#### Textauszug ####
Outcomes / Ergebnisse
Die Hauptergebnisse waren diagnostiziertes / diagnosed Long COVID (dLC) oder wahrscheinliches / probable Long COVID (wLC). Die Falldefinition für dLC waren zwei oder mehr Besuche mit Diagnosecodes, die spezifisch für Long COVID waren; ein einzelner Diagnosecode fiel unter die Falldefinition für wahrscheinliches Long COVID. Um der unvollständigen Verfügbarkeit oder Verwendung von COVID-spezifischen Diagnosecodes Rechnung zu tragen, insbesondere bei KuJ mit frühen Anzeichen von Long COVID, umfasste die Falldefinition für wLC den Nachweis einer SARS-CoV-2-Infektion (positiver PCR-Test oder Antigen-Schnelltest) sowie mindestens zwei mit Long COVID kompatible Diagnosen 28 bis 179 Tage nach der Infektion. Diese Diagnosen wurden in früheren Arbeiten als postakute Assoziationen mit COVID-19 identifiziert und werden als Postacute Sequelae of SARS-CoV-2 (PASC) bezeichnet.
#### Arbeitsmaterial ####
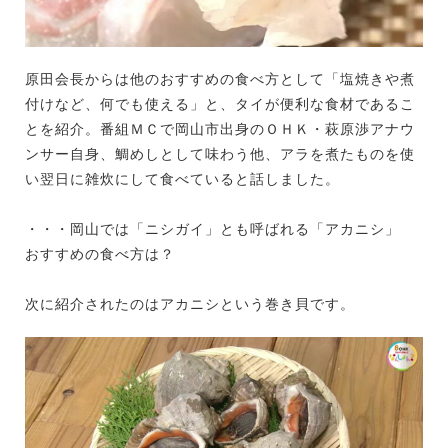
原田会長からは他のおすすめの食べ方として「塩焼きや煮
付けなど、何でも使える」と、タイが便利な食材であるこ
とを紹介。番組ＭＣで岡山市出身のＯＨＫ・萩原渉アナウ
ンサー自身、鯛めしとして味わう他、アラを煮たものを使
い翌日に雑炊にして食べていると話しました。
・・・岡山では「ニシガイ」とも呼ばれる「アカニシ」
おすすめの食べ方は？
次に紹介されたのはアカニシという巻き貝です。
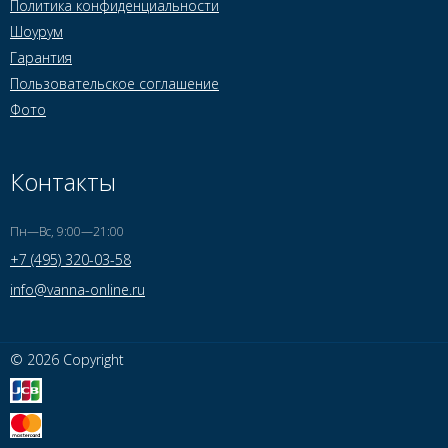
Политика конфиденциальности
Шоурум
Гарантия
Пользовательское соглашение
Фото
Контакты
Пн—Вс, 9:00—21:00
+7 (495) 320-03-58
info@vanna-online.ru
© 2026 Copyright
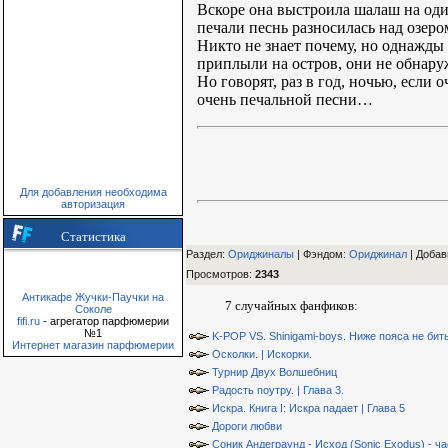
Вскоре она выстроила шалаш на оди
печали песнь разносилась над озеро
Никто не знает почему, но однажды 
приплыли на остров, они не обнару
Но говорят, раз в год, ночью, если 
очень печальной песни…
Для добавления необходима
авторизация
Статистика
Раздел:
Ориджиналы
| Фэндом
:
Ориджинал
|
Добав
Просмотров
:
2343
Антикафе Жучки-Паучки на
7 случайных фанфиков:
Соколе
fifi.ru
- агрегатор парфюмерии
№1
K-POP VS. Shinigami-boys. Ниже пояса не бить
Интернет магазин парфюмерии
Осколки. | Искорки.
Турнир Двух Волшебниц
Радость поутру. | Глава 3.
Искра. Книга I: Искра падает | Глава 5
Дороги любви
Соник Андеграунд - Исход (Sonic Exodus) - ча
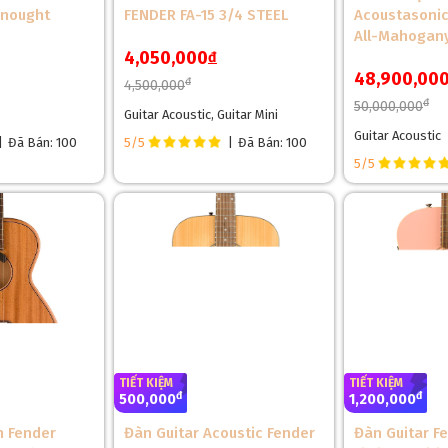
dnought
FENDER FA-15 3/4 STEEL
Acoustasonic
là đáp ứng chất âm phong phú. Lưng hong của cây đàn này cũng được
All-Mahogan
4,050,000
đ
 cho cây đàn. không chỉ mang đến âm thanh ấm áp, giàu sắc thái như 
48,900,00
ahogany có khả năng chống chịu với nhiệt độ môi trường tự nhiên cực k
đ
4,500,000
hất lượng âm thanh của đàn.
đ
50,000,000
Guitar Acoustic, Guitar Mini
Guitar Acoustic
|
Đã Bán: 100
5/5
|
Đã Bán: 100
5/5
TIẾT KIỆM
TIẾT KIỆM
đ
đ
500,000
1,200,000
n Fender
Đàn Guitar Acoustic Fender
Đàn Guitar F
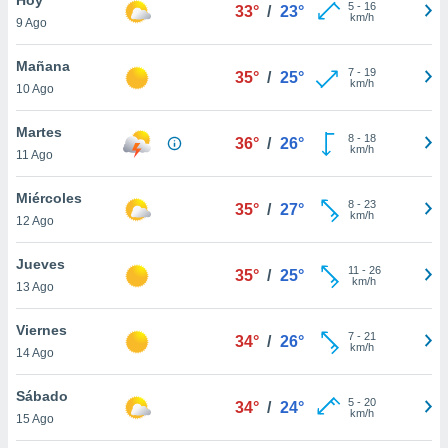
ublicidad y
5
-
16
33°
/
23°
km/h
9 Ago
do en
 mismo.
Mañana
7
-
19
35°
/
25°
sultar más
km/h
10 Ago
 en nuestra
 Cookies
y
Martes
8
-
18
ualquier
36°
/
26°
km/h
11 Ago
ento
 botón
Miércoles
8
-
23
35°
/
27°
ación de
km/h
12 Ago
kies
 disponible
Jueves
11
-
26
e nuestra
35°
/
25°
km/h
13 Ago
.
Viernes
IVAMENTE,
7
-
21
34°
/
26°
km/h
14 Ago
as
Sábado
5
-
20
34°
/
24°
 a cookies
km/h
15 Ago
 no aceptar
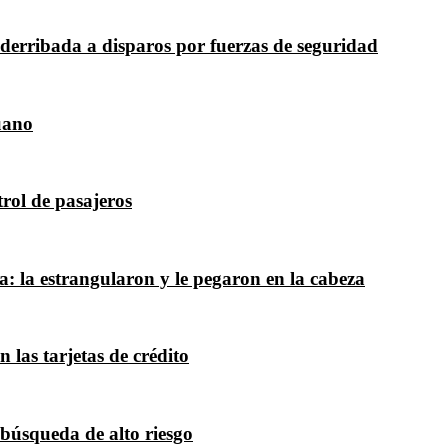
derribada a disparos por fuerzas de seguridad
uano
rol de pasajeros
a: la estrangularon y le pegaron en la cabeza
 las tarjetas de crédito
 búsqueda de alto riesgo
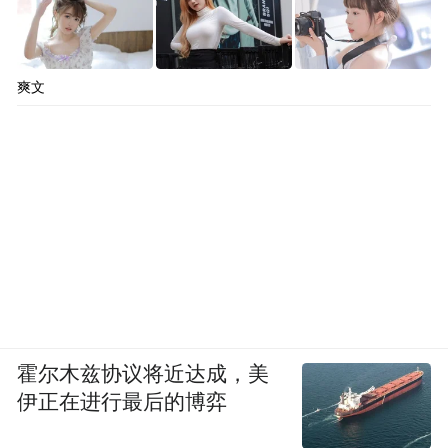
爽文
霍尔木兹协议将近达成，美
伊正在进行最后的博弈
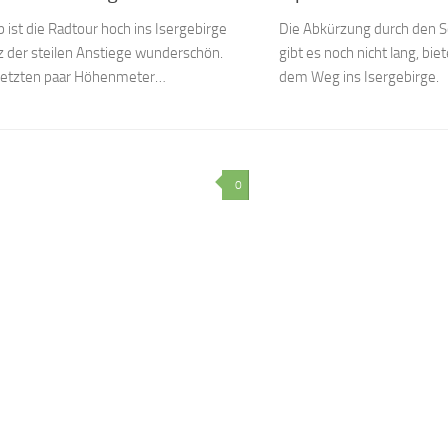
p ist die Radtour hoch ins Isergebirge
Die Abkürzung durch den S
z der steilen Anstiege wunderschön.
gibt es noch nicht lang, bi
 letzten paar Höhenmeter…
dem Weg ins Isergebirge.
0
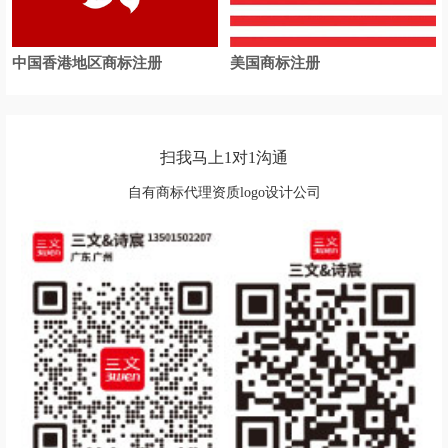
中国香港地区商标注册
美国商标注册
扫我马上1对1沟通
自有商标代理资质logo设计公司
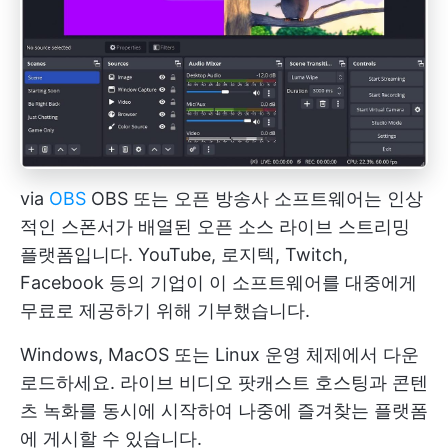
via
OBS
OBS 또는 오픈 방송사 소프트웨어는 인상
적인 스폰서가 배열된 오픈 소스 라이브 스트리밍
플랫폼입니다. YouTube, 로지텍, Twitch,
Facebook 등의 기업이 이 소프트웨어를 대중에게
무료로 제공하기 위해 기부했습니다.
Windows, MacOS 또는 Linux 운영 체제에서 다운
로드하세요. 라이브 비디오 팟캐스트 호스팅과 콘텐
츠 녹화를 동시에 시작하여 나중에 즐겨찾는 플랫폼
에 게시할 수 있습니다.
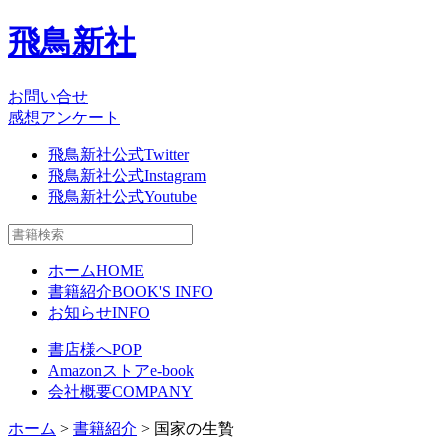
飛鳥新社
お問い合せ
感想アンケート
飛鳥新社公式Twitter
飛鳥新社公式Instagram
飛鳥新社公式Youtube
ホーム
HOME
書籍紹介
BOOK'S INFO
お知らせ
INFO
書店様へ
POP
Amazonストア
e-book
会社概要
COMPANY
ホーム
>
書籍紹介
> 国家の生贄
####
◆ **Aufgabenstellung**
Geben Sie den Textauszug über die Ergebnisse zu Long COVID vollständig und wortgetreu wieder. Für die Bearbeitung werden die Daten nicht benötigt.

◆ **Antwortfeld**
Outcomes / Ergebnisse
Die Hauptergebnisse waren diagnostiziertes / diagnosed Long COVID (dLC) oder wahrscheinliches / probable Long COVID (wLC). Die Falldefinition für dLC waren zwei oder mehr Besuche mit Diagnosecodes, die spezifisch für Long COVID waren; ein einzelner Diagnosecode fiel unter die Falldefinition für wahrscheinliches Long COVID. Um der unvollständigen Verfügbarkeit oder Verwendung von COVID-spezifischen Diagnosecodes Rechnung zu tragen, insbesondere bei KuJ mit frühen Anzeichen von Long COVID, umfasste die Falldefinition für wLC den Nachweis einer SARS-CoV-2-Infektion (positiver PCR-Test oder Antigen-Schnelltest) sowie mindestens zwei mit Long COVID kompatible Diagnosen 28 bis 179 Tage nach der Infektion. Diese Diagnosen wurden in früheren Arbeiten als postakute Assoziationen mit COVID-19 identifiziert und werden als Postacute Sequelae of SARS-CoV-2 (PASC) bezeichnet.